For supper I had three wraps with beans and salsa, a couple pieces of bread and PB, some hickory-smoked almonds, some apple juice, and cherries for dessert.

Today for breakfast I had more bread and PB and coffee with vanilla soymilk, and then for lunch we were out (Williams Coffee Pub at the harbour) so I ordered a grilled veggie panini with no cheese. They're pre-made, I was told, but the veggie wraps were good. Does it have cheese in it, I wondered? My server asked if I was vegan, so I explained I was trying it out for a month. A sympathetic vegetarian, she said she couldn't imagine trying to go vegan, and that the only other "sauce" I could have for my veggie wrap, besides the cream cheese they normally put in it, was mustard. Okay, I said, I could deal with that. When it finally came, however, it did have the cream cheese! I asked Jen what to do, and she pointed out, again, that it was probably more ethical to eat it than to send it back to be thrown out so they could make me a new one. So day two, halfway through, I've had to compromise twice already. I also had beer with lunch, and a coffee with soy milk, which they did manage to get right.

I'm hungry.

Saturday, May 1, 2010

"I'm Thinking Future Friendly"

I'm blogging again at 10 to 1 in the morning because I just saw a commercial for a total crock. Well okay it was not marketed as such, but here it is: was for a bunch of products that are marketing themselves as being "future friendly" - i.e. environmentally responsible or whatever.
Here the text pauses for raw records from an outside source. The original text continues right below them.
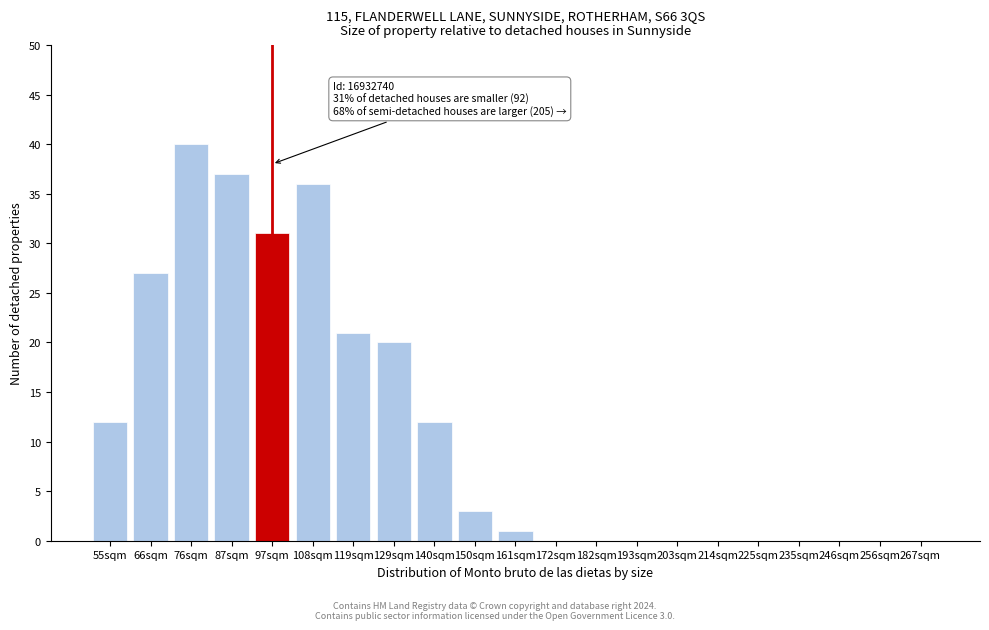

Reading left to right, extract all data points from this chart.

55sqm=12	66sqm=27	76sqm=40	87sqm=37	97sqm=31	108sqm=36	119sqm=21	129sqm=20	140sqm=12	150sqm=3	161sqm=1	172sqm=0	182sqm=0	193sqm=0	203sqm=0	214sqm=0	225sqm=0	235sqm=0	246sqm=0	256sqm=0	267sqm=0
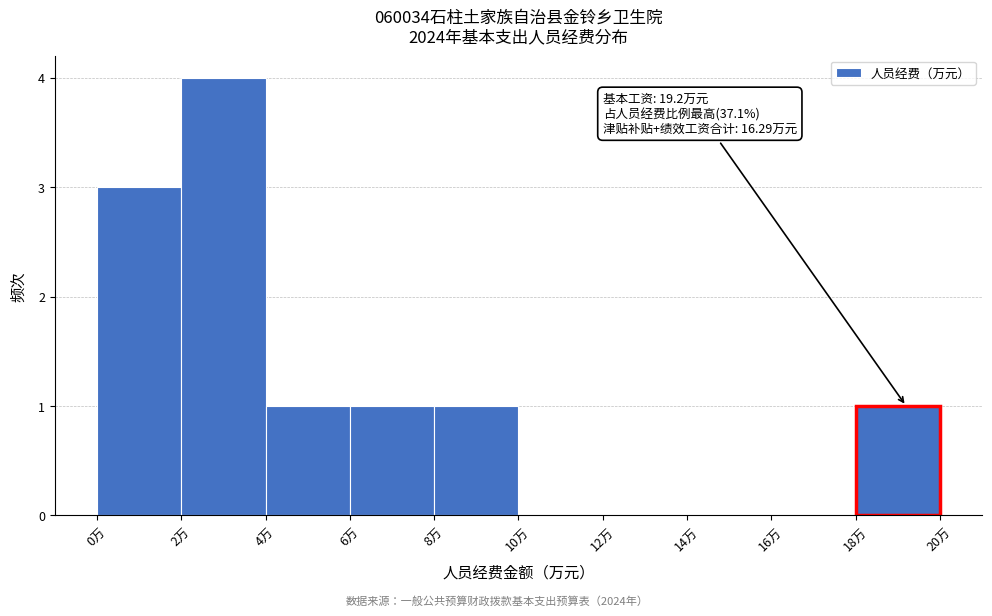

Over which range of the x-axis is the bar tallest?

2 to 4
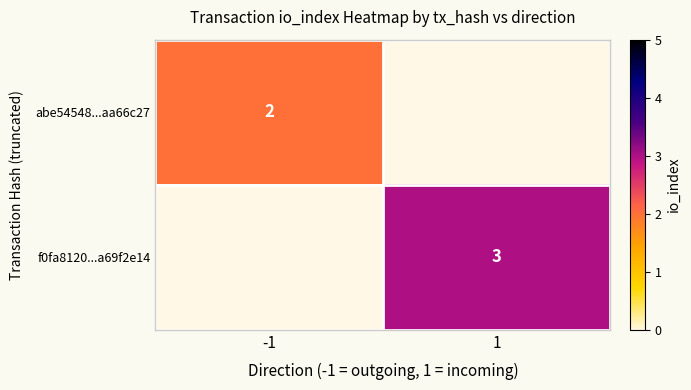

At how many categories does at least one series exceed 2?

1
I don't know the answers to these questions yet, but the first things that came to mind were:
  • if Downy is making its fabric softener more concentrated (to reduce the plastic used), doesn't that make it harder on the water supply? Doesn't that make it more toxic? Same with Tide high efficiency ("HE") liquid... WTF?
  • how do they make Coldwater detergent? What have they put into it to make it work? Why won't they assure us that it's not toxic and that it's biodegradable and made of natural ingredients?
  • aren't stronger Bounty sheets going to take longer to decompose, either in a landfill or in a municipal compost heap?
  • what the hell do they have to do to already toxic batteries to make them last longer? What on earth can they be putting in to make batteries give even more power? why shouldn't this terrify us?
  • what is Cascade made of, if not organic biodegradable stuff?
...recently capitalism, which when done properly can totally spur technology and markets and medicine (etc. etc.) through competition, has been showing its dark underbelly: products released too soon (e.g. Tylenol, Honda), in the name of the quickest profit and the most competetive advantage hurt people and hurt the planet. This website and this line of products is SO lame.